I promise my next blog will be about something other than download numbers. I've been playing around with some interesting approaches to testing pointcuts in @AspectJ annotations, so I'm hoping next time to post some interesting code.

But we just noticed some pretty amazing figures from SourceForge, so I can't resist posting about them. There were over 10,000 downloads of Spring 2.0 in the first 24 hours! Interest in Spring 2.0 has been building for months--with some users already in production with a release candidate, including a prominent media site in Europe--and I think Keith's brilliant launch page and countdown of last week topped it all off.

On the day, as Floyd pointed out on infoq, our servers went down several times because of the load. (The issue is now resolved.) This prompted Juergen to send around the following email to all at Interface21--quoted without his permission, but I hope he won't mind:

As Colin was saying: Let's be proud that our website is down because so many people are interested in what we have to offer!

Which is also why I won't mention the URL. DO NOT GO TO OUR WEBSITE. Suppress the desire, however urging it may be :-)

Now that 2.0 is out of the door, everyone in the Spring team is looking forward to the new possibilities it opens, such as OSGi integration.

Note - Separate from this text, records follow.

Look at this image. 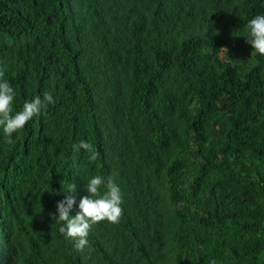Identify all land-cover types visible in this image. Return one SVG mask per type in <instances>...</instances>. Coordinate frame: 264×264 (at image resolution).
Segmentation results:
<instances>
[{"label":"trees","instance_id":"obj_1","mask_svg":"<svg viewBox=\"0 0 264 264\" xmlns=\"http://www.w3.org/2000/svg\"><path fill=\"white\" fill-rule=\"evenodd\" d=\"M257 15L264 0H0L13 113L55 100L11 144L0 126V264H264ZM97 175L123 215L77 252L57 203L75 216Z\"/></svg>","mask_w":264,"mask_h":264},{"label":"clouds","instance_id":"obj_2","mask_svg":"<svg viewBox=\"0 0 264 264\" xmlns=\"http://www.w3.org/2000/svg\"><path fill=\"white\" fill-rule=\"evenodd\" d=\"M246 28L249 31L246 42L252 46L254 53L264 56V15L250 19ZM4 75V71L0 69V126L3 127L6 142L11 144L13 134L22 131L33 117L40 116L42 110L54 104L55 100L51 93L46 92L43 98L37 96L31 101H26L22 110L13 113L16 92L11 84L3 79ZM81 149L89 154L90 161L94 162L99 155L93 145L84 140L73 145L74 152L79 153ZM102 186L107 189L103 194L100 191ZM68 191L74 192L75 185L71 184ZM85 191L88 195L81 198L79 212L75 216L70 215L75 198L69 195L57 203L59 215L55 217L58 223L63 224L59 229L60 233L64 234L65 239L75 241L74 247L77 252H83L88 245L87 237L94 225L102 221L118 224L123 215L122 193L112 177L107 180L99 175L91 178L86 183Z\"/></svg>","mask_w":264,"mask_h":264}]
</instances>
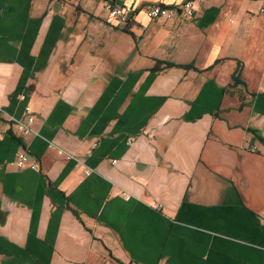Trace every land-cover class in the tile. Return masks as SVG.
<instances>
[{
  "label": "crops",
  "instance_id": "obj_1",
  "mask_svg": "<svg viewBox=\"0 0 264 264\" xmlns=\"http://www.w3.org/2000/svg\"><path fill=\"white\" fill-rule=\"evenodd\" d=\"M111 1L0 0V264H264V0Z\"/></svg>",
  "mask_w": 264,
  "mask_h": 264
},
{
  "label": "built area",
  "instance_id": "obj_2",
  "mask_svg": "<svg viewBox=\"0 0 264 264\" xmlns=\"http://www.w3.org/2000/svg\"><path fill=\"white\" fill-rule=\"evenodd\" d=\"M103 6L104 9L108 12L110 18L116 20L122 26L132 23L135 19V13L133 10L122 5H118L111 0H104ZM194 11V1L187 0L180 7L160 3L153 4L148 7V9L146 10V14L151 19L169 20L173 19L178 13L184 15L186 18H191L194 15ZM1 110L3 111V108ZM26 111L27 115L24 118H17L13 115L10 116V122L16 126L17 131L21 135H30L35 132L33 124L35 122L36 116L31 113V108L29 105H27ZM131 142L132 141L129 140V143ZM50 146L57 147L53 143H50ZM57 149L59 154L66 159H76V156L73 153L65 150L64 148L57 147ZM114 161L116 162L117 160ZM12 164L20 169L30 168L33 170H40L41 168L39 160L25 149L18 153ZM90 172L91 171L89 169L86 170V173Z\"/></svg>",
  "mask_w": 264,
  "mask_h": 264
},
{
  "label": "trees",
  "instance_id": "obj_3",
  "mask_svg": "<svg viewBox=\"0 0 264 264\" xmlns=\"http://www.w3.org/2000/svg\"><path fill=\"white\" fill-rule=\"evenodd\" d=\"M122 29L124 31H126V32L132 33V31H131V23L123 26ZM158 63L165 64V66H168V67L176 65V64L171 63V62H165V61H160V60H158ZM177 66H182V67H184L186 69H191V68H195L196 69V67L194 66L193 63L192 64H187V65H177ZM153 70H155V71L159 70V66L158 67H154ZM241 74H242V64L239 63L237 68H236V70H235V72L233 73V83L230 86H236L238 84H242V83L244 84L245 83L241 79ZM3 110H7V109H3ZM1 113H2V110L0 111V119L2 120L3 117L1 115ZM74 212L77 214V211L75 209H74Z\"/></svg>",
  "mask_w": 264,
  "mask_h": 264
}]
</instances>
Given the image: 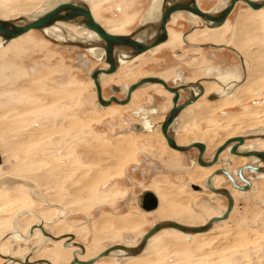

I had an interesting chat with Jeff Mcaffer and Tom Watson of IBM (and OSGi/Equinox) about this at JAOO yesterday, and it confirmed my view that there is a beautiful synergy between Spring and OSGi. It's great that Jeff, Tom and other OSGi community guys are also very interested in Spring integration, and it was great to have a discussion where we got down to looking at code in both projects within 10 minutes.

JAOO was great, although I missed out on visiting Charles Simonyi's 200 foot boat. Eberhard Wolff of Interface21 Germany and other track hosts did, and it was apparently pretty special.

I really enoy the mix of different areas at JAOO. It's great to get to chat to people from all kinds of different backgrounds. The folk I ended up drinking with spanned .NET, Ruby, C++ and agile. And it's always good to see that in Scandinavia there are a good proportion of female developers. I don't think it's healthy for any profession to be totally dominated by one gender.